LEWIS: Nothing in there about shorts. I'm glad that you brought that up, the featuring of Adichie on her latest album because there are a lot of feminists I know, self-proclaimed professional and personal, who didn't even know who Adichie was. And were it not for 32-year-old so-called vapid Beyonce, a lot of people still wouldn't.
And I think that it's - I hesitate to throw the baby out with the bathwater. I've been studying feminist theory for over 10 years. Beyonce is new to this. So I kind of look at her as some of my undergraduate students. She's learning. She's making her way. She's reading. You know, she's trying to figure out what feminism has meant for a lot of people, and now it seems, at least to me, that she's trying to figure it out for herself.
So I think it's really fallacious that she's even occupying this much space in conversations about a theory that's been in existence for over 200 years. You know, if I'm talking black feminism, I'm talking Patricia Hill Collins, Bell Hooks, Audrey Lorde, Barbara Smith, Barbara Christian. But I think if Bill O'Reilly wants to talk about black feminism and black women, he should call, you know, Brittney Cooper, tune in to Melissa Harris-Perry.
If you're looking to Beyonce for your feminism, that would be - that's irresponsible. You know, she's young. She's learning. And, you know, Bell Hooks wrote a - I read a transcript, I think it was a conversation that she had with Kevin Powell. And she had a scathing critique of Beyonce, and Bell Hooks is one of our black feminist foremothers that will ever remain so.
So I think even within our communities as black feminists, there is some tension. You know, there is debate.

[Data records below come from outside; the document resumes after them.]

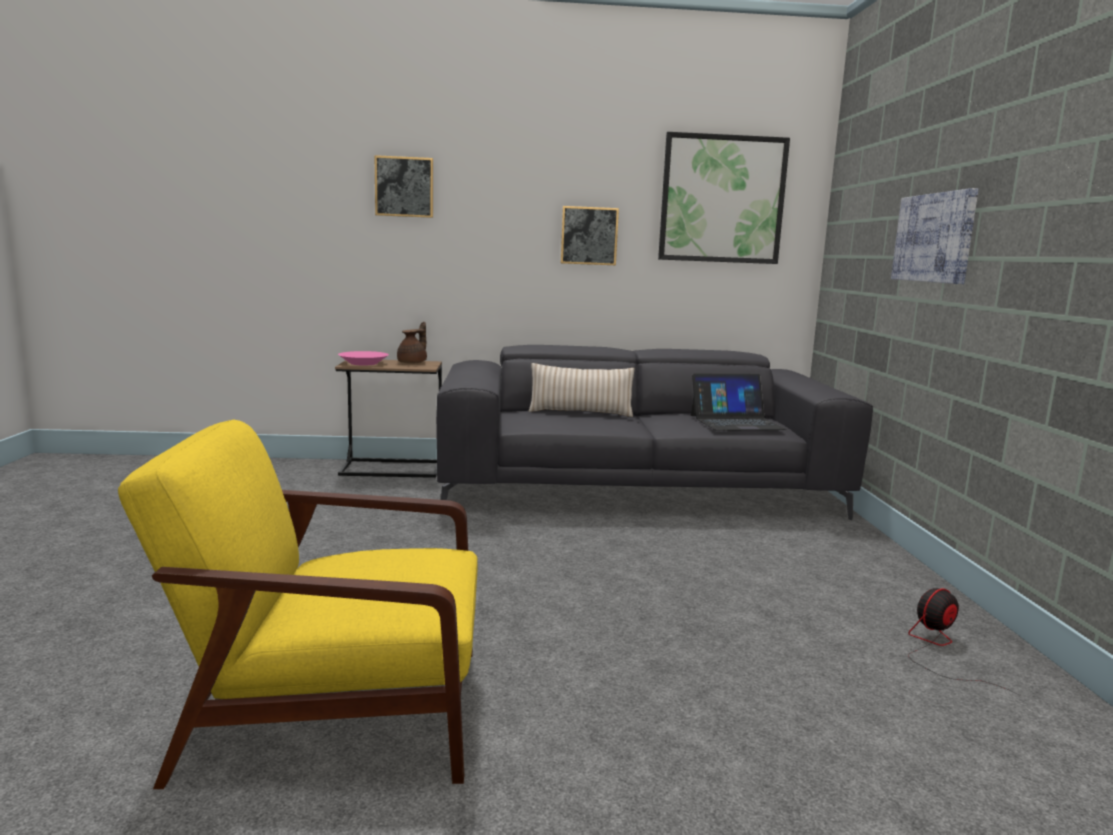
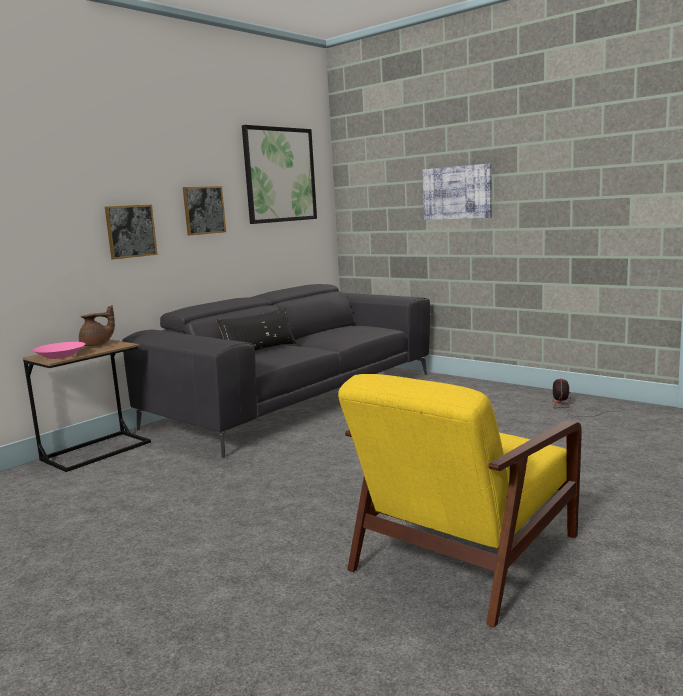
camera: 45 degrees left, 0 degrees up
picture [374,155,433,218] -> picture moved to [105,204,158,260]
brown teapot [397,322,427,364] -> brown teapot turned 90 degrees clockwise [79,305,115,346]
beige pillow [529,363,635,417] -> black pillow [217,307,297,351]
laptop [691,374,787,431] -> none

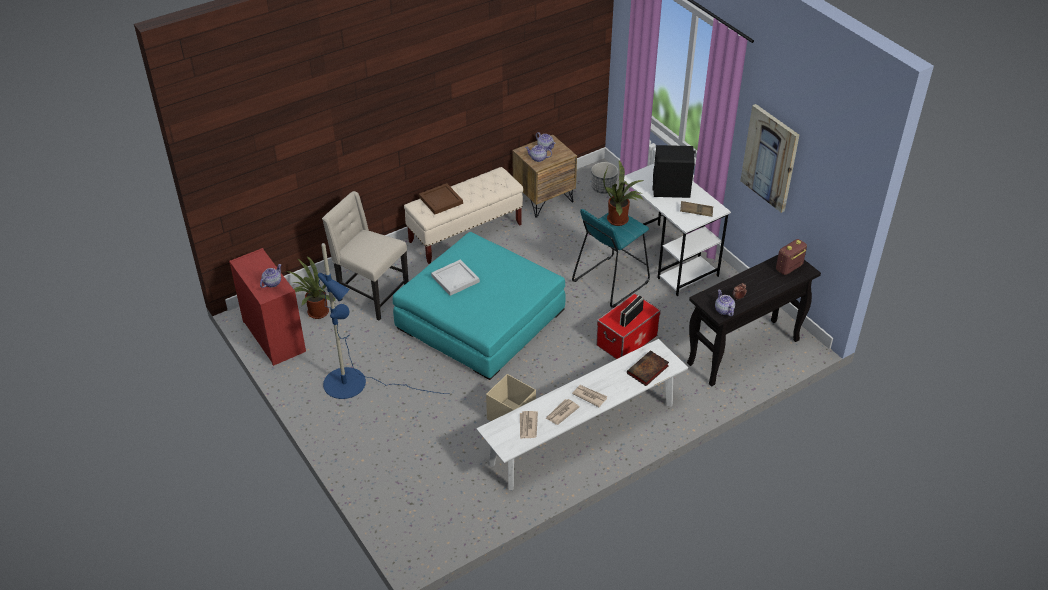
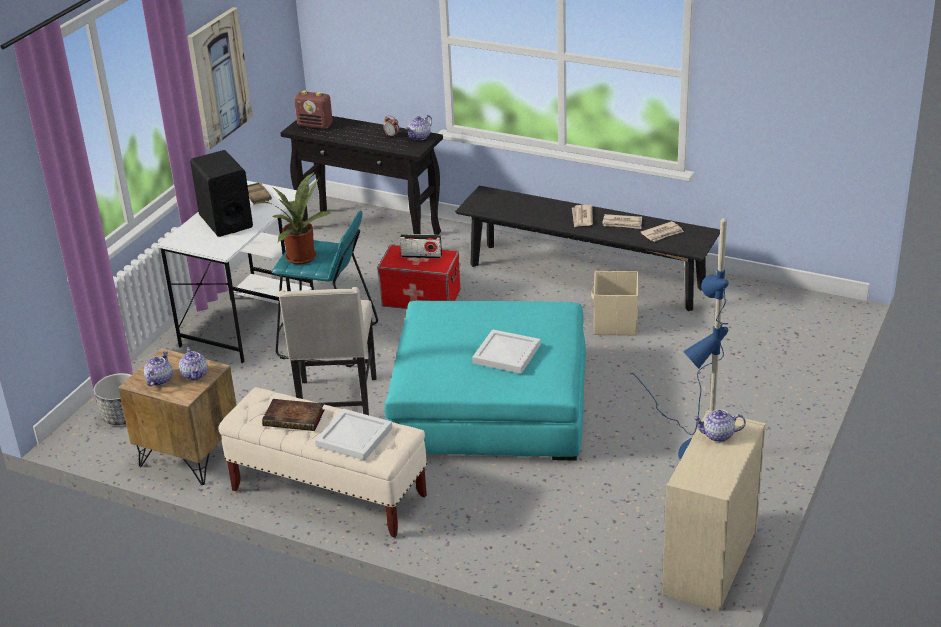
camera: 120 degrees left, 10 degrees down
red dresser [229,248,306,366] -> beige dresser [662,410,766,611]
potted plant [286,256,336,319] -> none
beige chair [322,191,409,320] -> beige chair moved to [278,287,377,415]
brown tray [419,183,463,214] -> white tray [315,409,392,461]
white bench [477,339,688,490] -> black bench [455,186,720,311]
book [627,350,669,386] -> book moved to [262,399,325,431]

YOUNG: What was her critique?
LEWIS: What she was doing was commenting on the problematics of Beyonce's sexuality, So exactly what - not exactly at all but in the same conversation that your co-worker was having about what Beyonce's cover of Time meant, you know, what is the message.
YOUNG: What am I suppose to make of this? Right.
LEWIS: Right, what are we supposed - you know, and people had the same reaction - a similar reaction when Michelle Obama said if she could be any woman in the world, it would be Beyonce. People thought that was really irresponsible. And I think there's something to be said about that. I just want to try to keep it messy and keep it complex because that's what it is.
You know, Beyonce is neither, you know, totally right or totally wrong, and neither is Bell Hooks, and I love her to death.
YOUNG: Well, there you go. Heidi Lewis, assistant professor of feminist and gender studies at Colorado College, thank you so much.
LEWIS: You, too. Thank you so much, Robin.
YOUNG: You are listening to HERE AND NOW.